===== Data extract

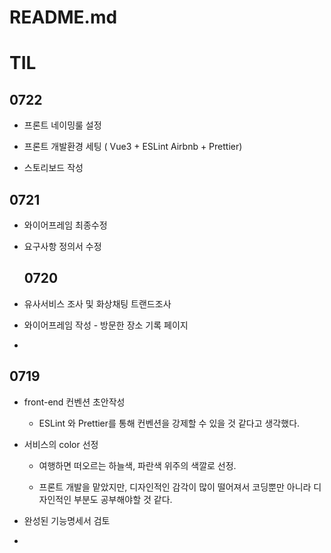 # README.md

# TIL

## 0722

- 프론트 네이밍룰 설정

- 프론트 개발환경 세팅 ( Vue3 + ESLint Airbnb + Prettier)

- 스토리보드 작성

## 0721

- 와이어프레임 최종수정

- 요구사항 정의서 수정
  
  ## 0720

- 유사서비스 조사 및 화상채팅 트랜드조사

- 와이어프레임 작성 - 방문한 장소 기록 페이지 

- 

## 0719

- front-end 컨벤션 초안작성
  
  - ESLint 와 Prettier를 통해 컨벤션을 강제할 수 있을 것 같다고 생각했다.

- 서비스의 color 선정
  
  - 여행하면 떠오르는 하늘색, 파란색 위주의 색깔로 선정.
  
  - 프론트 개발을 맡았지만, 디자인적인 감각이 많이 떨어져서  코딩뿐만 아니라 디자인적인 부분도 공부해야할 것 같다.

- 완성된 기능명세서 검토

- 
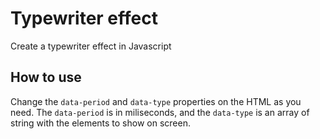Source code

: # Typewriter effect
Create a typewriter effect in Javascript

## How to use
Change the `data-period` and `data-type` properties on the HTML as you need. The `data-period` is in miliseconds, and the `data-type` is an array of string with the elements to show on screen.
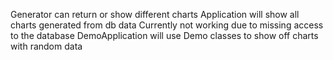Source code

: Generator can return or show different charts
Application will show all charts generated from db data
    Currently not working due to missing access to the database
DemoApplication will use Demo classes to show off charts with random data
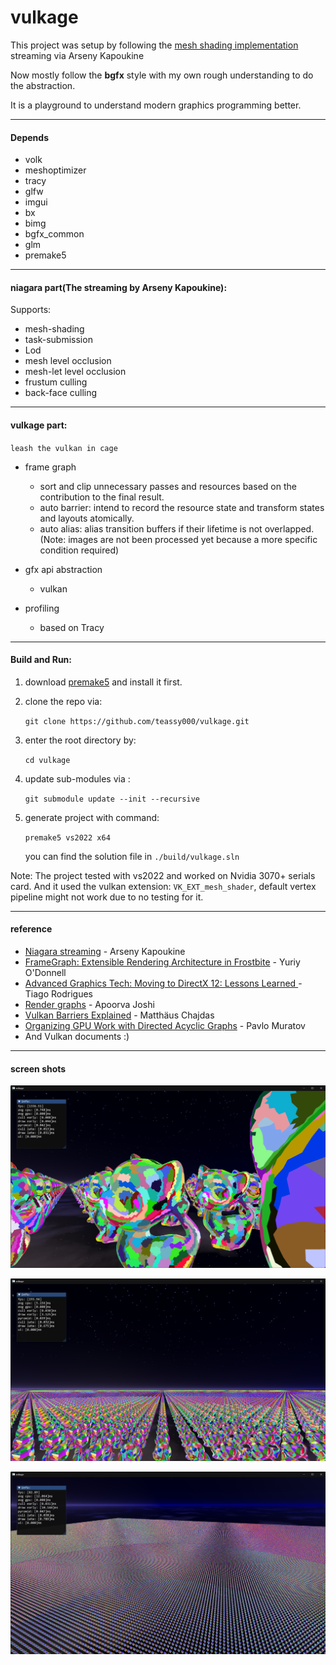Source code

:# vulkage

This project was setup by following the [mesh shading implementation](https://www.youtube.com/playlist?list=PL0JVLUVCkk-l7CWCn3-cdftR0oajugYvd) streaming via Arseny Kapoukine

Now mostly follow the **bgfx** style with my own rough understanding to do the abstraction.

It is a playground to understand modern graphics programming better.

----------

#### Depends

- volk
- meshoptimizer
- tracy
- glfw
- imgui
- bx
- bimg
- bgfx_common
- glm
- premake5

----------

#### niagara part(The streaming by Arseny Kapoukine):

Supports:

- mesh-shading
- task-submission
- Lod
- mesh level occlusion
- mesh-let level occlusion
- frustum culling
- back-face culling

-----------

#### vulkage part:

`` leash the vulkan in cage ``

- frame graph
  - sort and clip unnecessary passes and resources based on the contribution to the final result.
  - auto barrier: intend to record the resource state and transform states and layouts atomically.
  - auto alias: alias transition buffers if their lifetime is not overlapped. (Note: images are not been processed yet because a more specific condition required)
    
- gfx api abstraction
  - vulkan
- profiling
  - based on Tracy

------------

#### Build and Run:

1. download [premake5](https://premake.github.io/download/) and install it first.

2. clone the repo via:

   `git clone https://github.com/teassy000/vulkage.git`
3. enter the root directory by: 

   `cd vulkage`
4. update sub-modules via : 

   `git submodule update --init --recursive`
5. generate project with command: 

   `premake5 vs2022 x64`

   you can find the solution file in `./build/vulkage.sln`

Note: The project tested with vs2022 and worked on Nvidia 3070+ serials card. And it used the vulkan extension: `VK_EXT_mesh_shader`, default vertex pipeline might not work due to no testing for it.

----------

#### reference

- [Niagara streaming](https://www.youtube.com/playlist?list=PL0JVLUVCkk-l7CWCn3-cdftR0oajugYvd)  - Arseny Kapoukine
- [FrameGraph: Extensible Rendering Architecture in Frostbite](https://www.gdcvault.com/play/1024612/FrameGraph-Extensible-Rendering-Architecture-in)  - Yuriy O'Donnell
- [Advanced Graphics Tech: Moving to DirectX 12: Lessons Learned ](https://www.gdcvault.com/play/1024656/Advanced-Graphics-Tech-Moving-to) - Tiago Rodrigues
- [Render graphs](https://apoorvaj.io/render-graphs-1/) - Apoorva Joshi 
- [Vulkan Barriers Explained](https://gpuopen.com/learn/vulkan-barriers-explained/) - Matthäus Chajdas
- [Organizing GPU Work with Directed Acyclic Graphs](https://levelup.gitconnected.com/organizing-gpu-work-with-directed-acyclic-graphs-f3fd5f2c2af3) - Pavlo Muratov
- And Vulkan documents :)

---------

#### screen shots

![near](./screenshot/near.png)

![avg](./screenshot/avg.png)

![far](./screenshot/far.png)















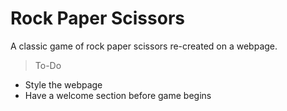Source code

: # Rock Paper Scissors
A classic game of rock paper scissors re-created on a webpage.

> To-Do
- Style the webpage
- Have a welcome section before game begins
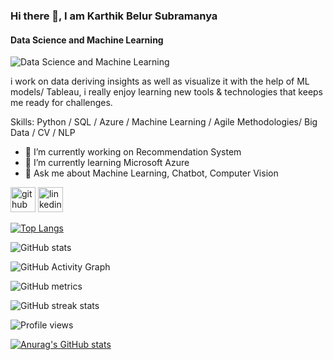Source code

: ### Hi there 👋, I am  Karthik Belur Subramanya
#### Data Science and Machine Learning 
![Data Science and Machine Learning ](https://media.licdn.com/dms/image/D5616AQGCMwVZ-gmjog/profile-displaybackgroundimage-shrink_350_1400/0/1675775102627?e=1681344000&v=beta&t=DCO6TH6ChrCT7X1yfTnRiPNMjRFDWLZbqx98tfMJhQw)

i work on data deriving insights as well as visualize it with the help of ML models/ Tableau, i really enjoy learning new tools & technologies that keeps me ready for challenges.

Skills: Python / SQL / Azure / Machine Learning / Agile Methodologies/ Big Data / CV / NLP

- 🔭 I’m currently working on Recommendation System 
- 🌱 I’m currently learning Microsoft Azure 
- 💬 Ask me about Machine Learning, Chatbot, Computer Vision 


[<img src='https://cdn.jsdelivr.net/npm/simple-icons@3.0.1/icons/github.svg' alt='github' height='40'>](https://github.com/karthik805)  [<img src='https://cdn.jsdelivr.net/npm/simple-icons@3.0.1/icons/linkedin.svg' alt='linkedin' height='40'>](https://www.linkedin.com/in/karthikbs85/)  

[![Top Langs](https://github-readme-stats.vercel.app/api/top-langs/?username=karthik805)](https://github.com/anuraghazra/github-readme-stats)

![GitHub stats](https://github-readme-stats.vercel.app/api?username=karthik805&show_icons=true)  

![GitHub Activity Graph](https://activity-graph.herokuapp.com/graph?username=karthik805)  

![GitHub metrics](https://metrics.lecoq.io/karthik805)  

![GitHub streak stats](https://streak-stats.demolab.com/?user=karthik805)  

![Profile views](https://gpvc.arturio.dev/karthik805)  

[![Anurag's GitHub stats](https://github-readme-stats.vercel.app/api?username=karthik805)](https://github.com/karthik805/github-readme-stats) 
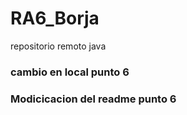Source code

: # RA6_Borja
repositorio remoto java
### cambio en local punto 6
### Modicicacion del readme punto 6
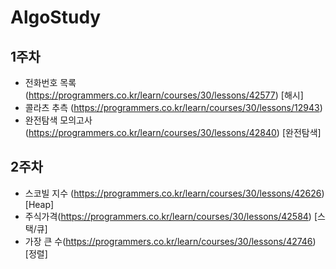 # AlgoStudy                                                                                                                                                                                                                                                                                                                                                                                                                                                                                                                                                           

## 1주차
- 전화번호 목록 (https://programmers.co.kr/learn/courses/30/lessons/42577) [해시]
- 콜라츠 추측 (https://programmers.co.kr/learn/courses/30/lessons/12943)
- 완전탐색 모의고사 (https://programmers.co.kr/learn/courses/30/lessons/42840) [완전탐색]

## 2주차
- 스코빌 지수 (https://programmers.co.kr/learn/courses/30/lessons/42626) [Heap] 
- 주식가격(https://programmers.co.kr/learn/courses/30/lessons/42584) [스택/큐]
- 가장 큰 수(https://programmers.co.kr/learn/courses/30/lessons/42746) [정렬]
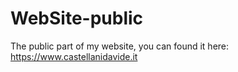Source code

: # WebSite-public
The public part of my website, you can found it here: https://www.castellanidavide.it
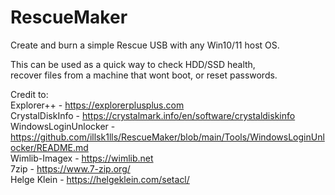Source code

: # RescueMaker

Create and burn a simple Rescue USB with any Win10/11 host OS.<br>

This can be used as a quick way to check HDD/SSD health,<br>
recover files from a machine that wont boot, or reset passwords.<br>

Credit to:<br>
Explorer++ - <a href="https://explorerplusplus.com">https://explorerplusplus.com</a><br>
CrystalDiskInfo - <a href="https://crystalmark.info/en/software/crystaldiskinfo">https://crystalmark.info/en/software/crystaldiskinfo</a><br>
WindowsLoginUnlocker - <a href="https://github.com/illsk1lls/RescueMaker/blob/main/Tools/WindowsLoginUnlocker/README.md">https://github.com/illsk1lls/RescueMaker/blob/main/Tools/WindowsLoginUnlocker/README.md</a><br>
Wimlib-Imagex - <a href="https://wimlib.net">https://wimlib.net</a><br>
7zip - <a href="https://www.7-zip.org/">https://www.7-zip.org/</a><br>
Helge Klein - <a href="https://helgeklein.com/setacl/">https://helgeklein.com/setacl/</a><br>
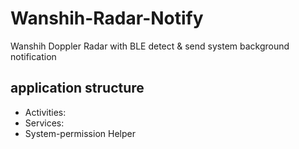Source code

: # Wanshih-Radar-Notify
Wanshih Doppler Radar with BLE detect &amp; send system background notification

## application structure
 - Activities:
 - Services:
 - System-permission Helper
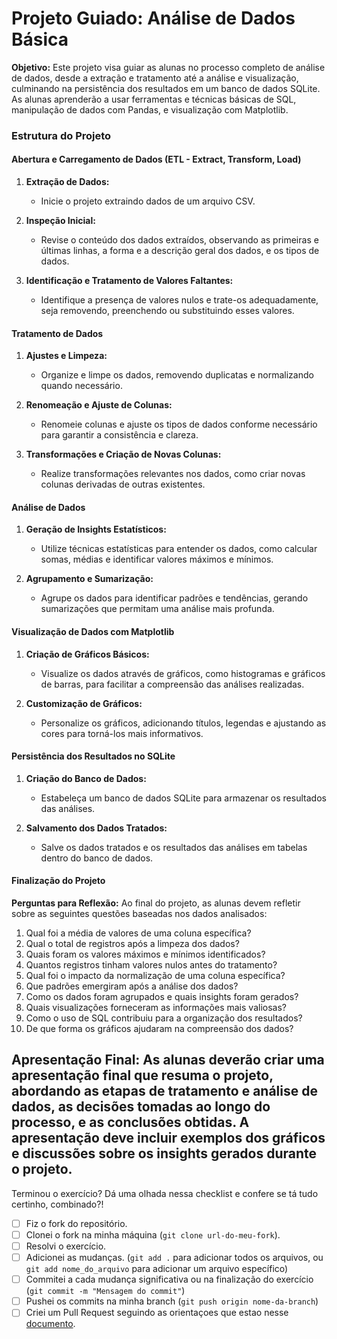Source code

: # Projeto Guiado: Análise de Dados Básica

**Objetivo:**
Este projeto visa guiar as alunas no processo completo de análise de dados, desde a extração e tratamento até a análise e visualização, culminando na persistência dos resultados em um banco de dados SQLite. As alunas aprenderão a usar ferramentas e técnicas básicas de SQL, manipulação de dados com Pandas, e visualização com Matplotlib.

### Estrutura do Projeto

#### **Abertura e Carregamento de Dados (ETL - Extract, Transform, Load)**

1. **Extração de Dados:** 
   - Inicie o projeto extraindo dados de um arquivo CSV.
   
2. **Inspeção Inicial:**
   - Revise o conteúdo dos dados extraídos, observando as primeiras e últimas linhas, a forma e a descrição geral dos dados, e os tipos de dados.

3. **Identificação e Tratamento de Valores Faltantes:**
   - Identifique a presença de valores nulos e trate-os adequadamente, seja removendo, preenchendo ou substituindo esses valores.

#### **Tratamento de Dados**

1. **Ajustes e Limpeza:**
   - Organize e limpe os dados, removendo duplicatas e normalizando quando necessário.

2. **Renomeação e Ajuste de Colunas:**
   - Renomeie colunas e ajuste os tipos de dados conforme necessário para garantir a consistência e clareza.

3. **Transformações e Criação de Novas Colunas:**
   - Realize transformações relevantes nos dados, como criar novas colunas derivadas de outras existentes.

#### **Análise de Dados**

1. **Geração de Insights Estatísticos:**
   - Utilize técnicas estatísticas para entender os dados, como calcular somas, médias e identificar valores máximos e mínimos.

2. **Agrupamento e Sumarização:**
   - Agrupe os dados para identificar padrões e tendências, gerando sumarizações que permitam uma análise mais profunda.

#### **Visualização de Dados com Matplotlib**

1. **Criação de Gráficos Básicos:**
   - Visualize os dados através de gráficos, como histogramas e gráficos de barras, para facilitar a compreensão das análises realizadas.

2. **Customização de Gráficos:**
   - Personalize os gráficos, adicionando títulos, legendas e ajustando as cores para torná-los mais informativos.

#### **Persistência dos Resultados no SQLite**

1. **Criação do Banco de Dados:**
   - Estabeleça um banco de dados SQLite para armazenar os resultados das análises.

2. **Salvamento dos Dados Tratados:**
   - Salve os dados tratados e os resultados das análises em tabelas dentro do banco de dados.

#### **Finalização do Projeto**

**Perguntas para Reflexão:**
Ao final do projeto, as alunas devem refletir sobre as seguintes questões baseadas nos dados analisados:

1. Qual foi a média de valores de uma coluna específica?
2. Qual o total de registros após a limpeza dos dados?
3. Quais foram os valores máximos e mínimos identificados?
4. Quantos registros tinham valores nulos antes do tratamento?
5. Qual foi o impacto da normalização de uma coluna específica?
6. Que padrões emergiram após a análise dos dados?
7. Como os dados foram agrupados e quais insights foram gerados?
8. Quais visualizações forneceram as informações mais valiosas?
9.  Como o uso de SQL contribuiu para a organização dos resultados?
10. De que forma os gráficos ajudaram na compreensão dos dados?

**Apresentação Final:**
As alunas deverão criar uma apresentação final que resuma o projeto, abordando as etapas de tratamento e análise de dados, as decisões tomadas ao longo do processo, e as conclusões obtidas. A apresentação deve incluir exemplos dos gráficos e discussões sobre os insights gerados durante o projeto.
---

Terminou o exercício? Dá uma olhada nessa checklist e confere se tá tudo certinho, combinado?!

- [ ] Fiz o fork do repositório.
- [ ] Clonei o fork na minha máquina (`git clone url-do-meu-fork`).
- [ ] Resolvi o exercício.
- [ ] Adicionei as mudanças. (`git add .` para adicionar todos os arquivos, ou `git add nome_do_arquivo` para adicionar um arquivo específico)
- [ ] Commitei a cada mudança significativa ou na finalização do exercício (`git commit -m "Mensagem do commit"`)
- [ ] Pushei os commits na minha branch (`git push origin nome-da-branch`)
- [ ] Criei um Pull Request seguindo as orientaçoes que estao nesse [documento](https://github.com/mflilian/repo-example/blob/main/exercicios/para-casa/instrucoes-pull-request.md).
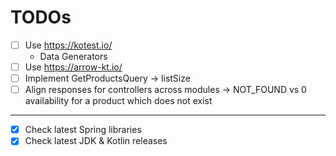 # TODOs

- [ ] Use https://kotest.io/
  - Data Generators
- [ ] Use https://arrow-kt.io/
- [ ] Implement GetProductsQuery -> listSize
- [ ] Align responses for controllers across modules -> NOT_FOUND vs 0 availability for a product which does not exist

---

- [x] Check latest Spring libraries
- [x] Check latest JDK & Kotlin releases
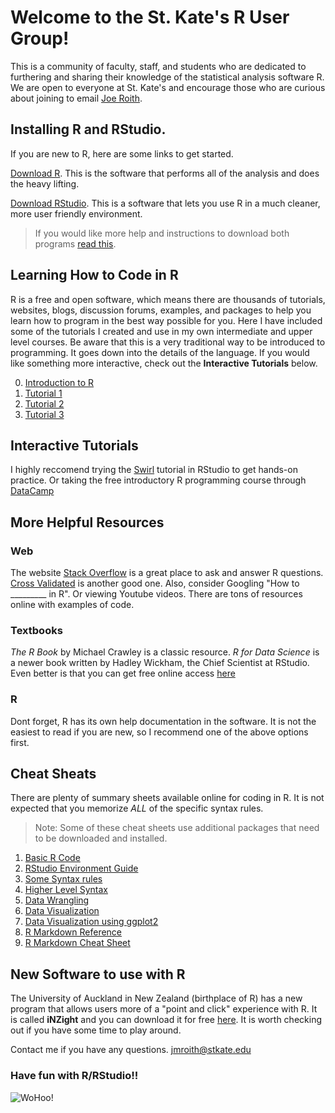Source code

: # Welcome to the St. Kate's R User Group!

This is a community of faculty, staff, and students who are dedicated to furthering and sharing their knowledge of the statistical analysis software R. We are open to everyone at St. Kate's and encourage those who are curious about joining to email [Joe Roith](jmroith@stkate.edu). 

## Installing R and RStudio.

If you are new to R, here are some links to get started.

[Download R](https://www.r-project.org/). This is the software that performs all of the analysis and does the heavy lifting.

[Download RStudio](https://www.rstudio.com/). This is a software that lets you use R in a much cleaner, more user friendly environment.


> If you would like more help and instructions to download both programs [read this](R_download_data_importing.pdf).

## Learning How to Code in R

R is a free and open software, which means there are thousands of tutorials, websites, blogs, discussion forums, examples, and packages to help you learn how to program in the best way possible for you. Here I have included some of the tutorials I created and use in my own intermediate and upper level courses. Be aware that this is a very traditional way to be introduced to programming. It goes down into the details of the language. If you would like something more interactive, check out the **Interactive Tutorials** below.

0. [Introduction to R](IntroR1.pdf)
1. [Tutorial 1](RTutorial_1.pdf)
2. [Tutorial 2](RTutorial_2.pdf)
3. [Tutorial 3](RTutorial_3.pdf)

## Interactive Tutorials

I highly reccomend trying the [Swirl](http://swirlstats.com/) tutorial in RStudio to get hands-on practice.
Or taking the free introductory R programming course through [DataCamp](https://www.datacamp.com/courses/free-introduction-to-r)

## More Helpful Resources
### Web
The website [Stack Overflow](https://stackoverflow.com/) is a great place to ask and answer R questions.
[Cross Validated](https://stats.stackexchange.com/questions/tagged/r) is another good one.
Also, consider Googling "How to _________ in R". Or viewing Youtube videos. There are tons of resources online with examples of code.

### Textbooks
*The R Book* by Michael Crawley is a classic resource.
*R for Data Science* is a newer book written by Hadley Wickham, the Chief Scientist at RStudio. Even better is that you can get free online access [here](http://r4ds.had.co.nz/)

### R
Dont forget, R has its own help documentation in the software. It is not the easiest to read if you are new, so I recommend one of the above options first.

## Cheat Sheats
There are plenty of summary sheets available online for coding in R. It is not expected that you memorize *ALL* of the specific syntax rules. 
> Note: Some of these cheat sheets use additional packages that need to be downloaded and installed.

1. [Basic R Code](BasicRcode.pdf)
2. [RStudio Environment Guide](rstudio-ide.pdf)
3. [Some Syntax rules](syntax.pdf)
4. [Higher Level Syntax](r-cheat-sheet-3.pdf)
5. [Data Wrangling](data-wrangling-cheatsheet.pdf)
6. [Data Visualization](data-visualization-2.1.pdf)
7. [Data Visualization using ggplot2](ggplot2-cheatsheet.pdf)
8. [R Markdown Reference](rmarkdown-reference.pdf)
9. [R Markdown Cheat Sheet](rmarkdown-cheatsheet.pdf)

## New Software to use with R
The University of Auckland in New Zealand (birthplace of R) has a new program that allows users more of a "point and click" experience with R. It is called **iNZight** and you can download it for free [here](https://www.stat.auckland.ac.nz/~wild/iNZight/install/). It is worth checking out if you have some time to play around.

Contact me if you have any questions. jmroith@stkate.edu

### Have fun with R/RStudio!!
![WoHoo!](kermit_statistics.gif)

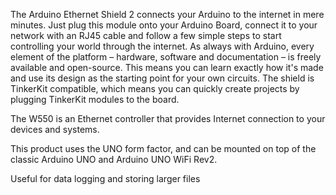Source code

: <FeatureDescription>


The Arduino Ethernet Shield 2 connects your Arduino to the internet in mere minutes. Just plug this module onto your Arduino Board, connect it to your network with an RJ45 cable and follow a few simple steps to start controlling your world through the internet. As always with Arduino, every element of the platform – hardware, software and documentation – is freely available and open-source. This means you can learn exactly how it's made and use its design as the starting point for your own circuits. The shield is TinkerKit compatible, which means you can quickly create projects by plugging TinkerKit modules to the board.

</FeatureDescription>

<FeatureList>

<Feature title="W5500" image="communication">

The W550 is an Ethernet controller that provides Internet connection to your devices and systems.

<FeatureLink title="Datasheet" url="http://wizwiki.net/wiki/lib/exe/fetch.php?media=products:w5500:w5500_ds_v106e_141230.pdf" download blank/>
</Feature>

<Feature title="UNO Form Factor" image="uno-form-factor">

This product uses the UNO form factor, and can be mounted on top of the classic Arduino UNO and Arduino UNO WiFi Rev2.

</Feature>

<Feature title="Micro SD Card slot" image="file-icon">

Useful for data logging and storing larger files

</Feature>

</FeatureList>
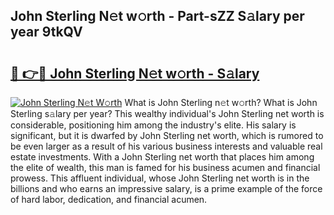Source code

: ## John Sterling N𝚎t w𝚘rth - Part-sZZ S𝚊lary per year 9tkQV

# <h2><a href="http://gc2k4b.nevu.top/?p=John+Sterling">🔗 👉🔴 John Sterling N𝚎t w𝚘rth - S𝚊lary</a></h2>

[![John Sterling N𝚎t W𝚘rth](https://i.imgur.com/Oavwk0R.jpeg)](http://gc2k4b.nevu.top/?p=John+Sterling)
What is John Sterling n𝚎t w𝚘rth? What is John Sterling s𝚊lary per year?
This wealthy individual's John Sterling net worth is considerable, positioning him among the industry's elite. His salary is significant, but it is dwarfed by John Sterling net worth, which is rumored to be even larger as a result of his various business interests and valuable real estate investments. With a John Sterling net worth that places him among the elite of wealth, this man is famed for his business acumen and financial prowess. This affluent individual, whose John Sterling net worth is in the billions and who earns an impressive salary, is a prime example of the force of hard labor, dedication, and financial acumen.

==========

## [What the exercise asks]
If a line in the entries contains the word "criar", copy that line out.

## [Written answer]
   - Realize transformações relevantes nos dados, como criar novas colunas derivadas de outras existentes.
As alunas deverão criar uma apresentação final que resuma o projeto, abordando as etapas de tratamento e análise de dados, as decisões tomadas ao longo do processo, e as conclusões obtidas. A apresentação deve incluir exemplos dos gráficos e discussões sobre os insights gerados durante o projeto.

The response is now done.